- [Task prompt]: Look for "print" in each line of the records, and copy the lines that have it.
━━ Information supplied
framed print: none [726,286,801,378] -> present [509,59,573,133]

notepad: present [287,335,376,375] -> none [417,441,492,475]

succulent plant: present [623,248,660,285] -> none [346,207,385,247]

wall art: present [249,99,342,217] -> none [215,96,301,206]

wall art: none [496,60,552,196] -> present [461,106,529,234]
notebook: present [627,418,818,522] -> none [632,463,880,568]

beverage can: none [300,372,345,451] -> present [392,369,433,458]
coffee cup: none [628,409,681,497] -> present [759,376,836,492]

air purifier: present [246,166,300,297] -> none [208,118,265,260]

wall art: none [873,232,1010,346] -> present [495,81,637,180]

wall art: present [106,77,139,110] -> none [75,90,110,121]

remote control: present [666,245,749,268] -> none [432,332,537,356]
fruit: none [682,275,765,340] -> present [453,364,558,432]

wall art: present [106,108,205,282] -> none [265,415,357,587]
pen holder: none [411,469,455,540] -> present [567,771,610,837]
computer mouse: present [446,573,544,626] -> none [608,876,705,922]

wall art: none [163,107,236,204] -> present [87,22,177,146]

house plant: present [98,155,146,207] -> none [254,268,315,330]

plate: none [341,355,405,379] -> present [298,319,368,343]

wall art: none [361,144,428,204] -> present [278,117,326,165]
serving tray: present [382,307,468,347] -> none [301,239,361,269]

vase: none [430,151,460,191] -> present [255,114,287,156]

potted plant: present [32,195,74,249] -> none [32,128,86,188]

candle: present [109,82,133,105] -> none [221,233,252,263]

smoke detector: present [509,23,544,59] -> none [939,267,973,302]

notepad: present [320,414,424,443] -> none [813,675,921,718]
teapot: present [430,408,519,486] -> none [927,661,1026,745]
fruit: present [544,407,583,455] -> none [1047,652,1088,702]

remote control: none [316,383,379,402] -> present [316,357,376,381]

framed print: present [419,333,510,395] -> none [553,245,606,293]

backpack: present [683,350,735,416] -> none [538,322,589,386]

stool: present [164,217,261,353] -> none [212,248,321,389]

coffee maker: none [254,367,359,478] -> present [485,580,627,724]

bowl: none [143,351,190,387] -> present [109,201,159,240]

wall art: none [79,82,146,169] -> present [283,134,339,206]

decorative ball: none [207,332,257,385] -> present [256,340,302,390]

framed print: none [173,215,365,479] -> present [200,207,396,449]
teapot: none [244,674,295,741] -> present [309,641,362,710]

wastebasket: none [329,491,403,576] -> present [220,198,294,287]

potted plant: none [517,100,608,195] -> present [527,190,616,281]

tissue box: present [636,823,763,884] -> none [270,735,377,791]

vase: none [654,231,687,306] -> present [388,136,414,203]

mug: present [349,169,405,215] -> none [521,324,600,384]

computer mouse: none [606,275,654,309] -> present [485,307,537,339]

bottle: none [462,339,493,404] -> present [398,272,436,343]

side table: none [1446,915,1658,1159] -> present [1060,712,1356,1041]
━━━━
- [Answer below]:
framed print: none [726,286,801,378] -> present [509,59,573,133]
framed print: present [419,333,510,395] -> none [553,245,606,293]
framed print: none [173,215,365,479] -> present [200,207,396,449]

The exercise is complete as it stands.